6 Cf. Donna Haraway, « Sympoïèse, SF, embrouilles multispécifiques », dans Didier Debaise et Isabelle Stengers (éds.), Gestes spéculatifs, Dijon, Les presses du réel, 2015, p. 42-72.
7 Ornant les plumes du paon bleu, les ocelles en mettent plein les yeux. Osons laisser flirter ici la technique picturale du trompe-l’œil avec les techniques animales de leurre qui sonnent, du moins en apparences, comme l’envers de la parade. « […] le poulpe aurait, à un moment donné, détourné cette capacité de faire monde avec la lumière des choses non plus seulement pour voir, mais pour ne pas être vu. C’est le camouflage. » Vinciane Despret, Autobiographie d’un poulpe et autres récits d’anticipation, Paris, Actes Sud, 2021, p. 74.

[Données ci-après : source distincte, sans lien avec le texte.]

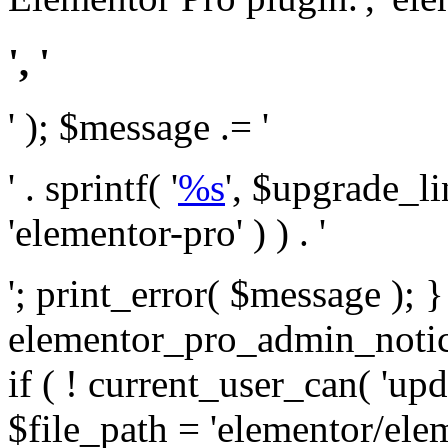
', '
' ); $message .= '
' . sprintf( '
%s
', $upgrade_l
'elementor-pro' ) ) . '
'; print_error( $message ); 
elementor_pro_admin_noti
if ( ! current_user_can( 'upd
$file_path = 'elementor/ele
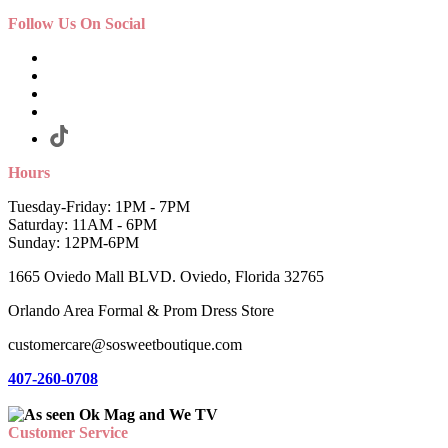
Follow Us On Social
Hours
Tuesday-Friday: 1PM - 7PM
Saturday: 11AM - 6PM
Sunday: 12PM-6PM
1665 Oviedo Mall BLVD. Oviedo, Florida 32765
Orlando Area Formal & Prom Dress Store
customercare@sosweetboutique.com
407-260-0708
Customer Service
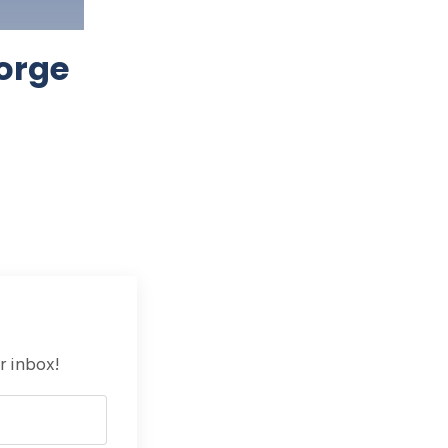
orge
r inbox!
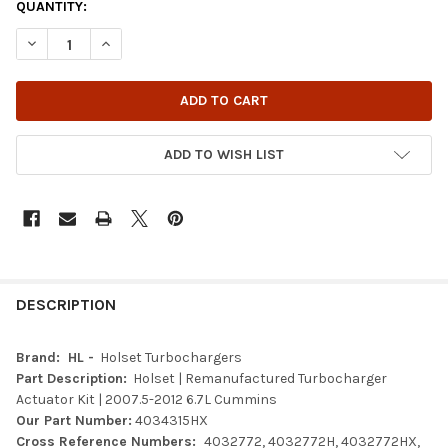
QUANTITY:
DECREASE QUANTITY OF HOLSET | REMANUFACTURED TURBOCHAR
INCREASE QUANTITY OF HOLSET | REMANUFACTURED 
ADD TO WISH LIST
FREQUENTLY
BOUGHT
DESCRIPTION
TOGETHER:
Brand: HL -
Holset Turbochargers
Part Description:
Holset | Remanufactured Turbocharger
SELECT
Actuator Kit |
2007.5-2012 6.7L Cummins
ALL
Our Part Number:
4034315HX
Cross Reference Numbers:
4032772, 4032772H, 4032772HX,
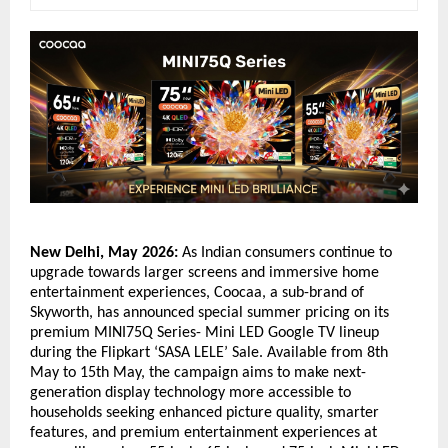
New Delhi, May 2026:
 As Indian consumers continue to 
upgrade towards larger screens and immersive home 
entertainment experiences, Coocaa, a sub-brand of 
Skyworth, has announced special summer pricing on its 
premium MINI75Q Series- Mini LED Google TV lineup 
during the Flipkart ‘SASA LELE’ Sale. Available from 8th 
May to 15th May, the campaign aims to make next-
generation display technology more accessible to 
households seeking enhanced picture quality, smarter 
features, and premium entertainment experiences at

8 L’artiste a délibérément recours à un mésusage des techniques de captation des images, ce qui explique notamment leur aspect « grainé » et le caractère saturé des couleurs.
9 Cette série d’images de fleurs (sans bug) est collée à même les parois en MDF des modules.
10 On se souvient des prairies et autres forêts cybernétiques qu’évoque Richard Brautigan dans son poème de 1967 « All Watched Over by Machines of Loving Grace », décrivant l’utopie d’une cohabitation harmonieuse et bienveillante entre vivant et machines.
11 Il circule plusieurs versions d’histoires de bugs (insectes en anglais) pris dans les relais et composants informatiques. Cela pourrait même remonter au Vibroplex Bug, clé de morse conçue au XIXe siècle par Horace G. Martin qui avait la double particularité de porter la marque d’un scarabée et de provoquer des interférences.